Just this past week, Bush gave a major address on "strengthening health care" that amounted, primarily, to the need for federal tort reform. Bush returns often to the theme of medical liability reform, saying that lawsuits increases insurance premiums and force doctors to perform "preventative medicine."And, he says, "junk lawsuits" are forcing doctors to curtail their practice or leave the state—he made that argument in Pennsylvania, although it's the same argument that was made in Mississippi as recently as this spring. The logic is that the insurance companies can ask for lower premiums because their costs are lowered. (Bush doesn't mention any other tort reform proposals on his Web site.)
The Congressional Budget Office (CBO) found in a report this summer that the logic of that argument doesn't always play out, however. Non-economic damage caps do lead to increased profits for insurance companies. But they don't always translate to lower premiums, because the insurance companies don't always lower their premiums simply because they're paying less in judgments. And what doctors are complaining about, by and large, are increased premiums. The Bush approach to tort reform has no constraints on insurance companies; it simply seeks to create conditions favorable to the possibility that insurance companies will lower their rates.
It's also worth remembering that successful judgments—those where a jury finds fault—are the cases that pay out. While lowering the non-economic cap might decrease the incentive for attorneys to file "junk" lawsuits, the fact is that any lawsuit has a number of hurdles to overcome before a jury finds that a doctor or institution has been negligent. Kerry has a more specific "tort reform" proposal that—notably—doesn't include caps. Kerry has said that caps are designed primarily to "protect insurance companies, not patients." Instead, his Web site suggests the following reforms: "Eliminate the special privileges that allow insurance companies to fix prices and collude in ways that increase medical malpractice premiums; Require that individuals making medical malpractice claims first go before a qualified medical specialist to make sure a reasonable grievance exists; Require states to ensure the availability of non-binding mediation in all malpractice claims before cases proceed to trial; Support sanctions against plaintiffs and lawyers who bring frivolous medical malpractice claims, including a ‘three strikes and you're out' provision preventing lawyers who file three frivolous cases from bringing another suit for 10 years; Oppose punitive damages—unless intentional misconduct, gross negligence, or reckless indifference to life can be established."
Aside from medical liability tort reform, general liability reform (due to negligence in a variety of circumstances) remains a state issue. In specific cases, such as guns, Rep.
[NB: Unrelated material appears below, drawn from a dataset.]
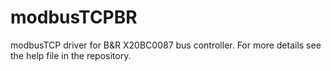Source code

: # modbusTCPBR
modbusTCP driver for B&amp;R X20BC0087 bus controller. For more details see the help file in the repository.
Chip Pickering has gone further, voting in 2003 for "tort reform" legislation for gun (and ammunition) manufacturers, importers, trade associations and dealers, protecting them from lawsuits that result when their guns are used in crimes or otherwise misused, or in cases where the industry floods markets with too many weapons. Pickering also voted for the House version of the medical liability reform act.
Democrat Bennie Thompson voted against both of those acts and is generally seen as opposed to tort reform measures, although he has occasionally voted for acts and amendments that tort-reform groups favor. For instance, he voted to limit the liability that teachers are exposed to in reasonable attempts to maintain classroom order and he voted for a prohibition that keeps attorneys from making unwanted calls to victims' families after an accident. Overall, though, he is rated in the 10-20 percentile by such groups.
Clinton B. LeSueur, Thompson's GOP opponent, hasn't yet voted and doesn't discuss tort reform on his Web site; in 2004, he was asked by the National Association of Manufacturers if he would support the Class Action Fairness Act, an asbestos "trust fund" settlement and gun manufacturer tort reform legislation; he responded "yes" to all three.
Tort reform is an issue in judicial races, largely because pro-business interests and journalists such as The Clarion-Ledger's Sid Salter push the idea that any candidate, such as incumbent Justice James Graves, who receives campaign contributions from a plaintiff's attorney, is somehow tainted, regardless of their actual decision. The same scrutiny is seldom applied to judicial candidates who receive funds from big business interests, even as some of them openly say they will use the bench to assist business with more tort reform.